Genetic testing is also used to diagnose painful conditions. A study by Geha et al was able to personalize treatment for the chronic pain condition erythromelalgia.26 The etiology of erythromelalgia is in the genetic mutations affecting the dorsal root ganglion (DRG) that cause one’s pain sensing to go into overdrive, causing extreme burning pain with minimal stimulation. By analyzing 2 patients’ genomic mutations, they predicted the efficacy of carbamazepine on firing of DRG neurons carrying mutant sodium channels (NaV 1.7). Carbamazepine would be effective only in patients with a specific S241T NaV 1.7 mutation, hypothesized the researchers. A double-blind, placebo-controlled study was performed consisting of 2 patients with the same mutation. Both of these patients responded favorably with a significant decrease in mean time in pain with carbamazepine therapy.

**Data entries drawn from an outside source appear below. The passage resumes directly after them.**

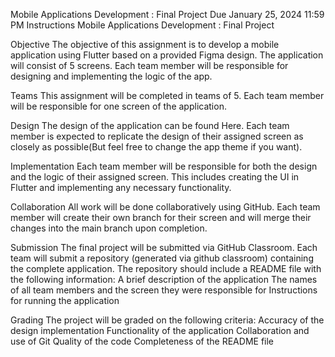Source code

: Mobile Applications Development : Final Project
Due January 25, 2024 11:59 PM
Instructions
Mobile Applications Development : Final Project

Objective
The objective of this assignment is to develop a mobile application using Flutter based on a provided Figma design. The application will consist of 5 screens. Each team member will be responsible for designing and implementing the logic of the app.

Teams
This assignment will be completed in teams of 5. Each team member will be responsible for one screen of the application.

Design
The design of the application can be found Here. Each team member is expected to replicate the design of their assigned screen as closely as possible(But feel free to change the app theme if you want).

Implementation
Each team member will be responsible for both the design and the logic of their assigned screen. This includes creating the UI in Flutter and implementing any necessary functionality.

Collaboration
All work will be done collaboratively using GitHub. Each team member will create their own branch for their screen and will merge their changes into the main branch upon completion.

Submission
The final project will be submitted via GitHub Classroom. Each team will submit a  repository (generated via github classroom) containing the complete application. The repository should include a README file with the following information:
A brief description of the application
The names of all team members and the screen they were responsible for
Instructions for running the application

Grading
The project will be graded on the following criteria:
Accuracy of the design implementation
Functionality of the application
Collaboration and use of Git
Quality of the code
Completeness of the README file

This study was limited to just 2 patients; however, as the genetic database grows, we will see a rapid growth in the number of patients in which genetic testing can facilitate both diagnosis and tailored treatment.
The benefits gained from personalizing pain management are just beginning to be realized. With genetic testing, patients can be placed on more effective treatments in a shorter amount of time. The trial and error process that so often is the start of treatment can be expedited, and efficacious drugs can be ordered immediately. Early and effective treatment of pain can lead to less time off work, improved quality of life, and potentially decreased chance of developing chronic painful conditions. However, genetic testing for pain is still in its infancy, and physicians must be cautious when interpreting the results. Inaccuracies will exist, and it will be possible to make assumptions and judgments of a patient’s risk of opioid addiction and pain sensitivity that would not be warranted and would raise ethical issues. Yet, in a field where cures can be sparse and therapies can be hit or miss, genetics in pain medicine could have a profound impact in the way we practice medicine.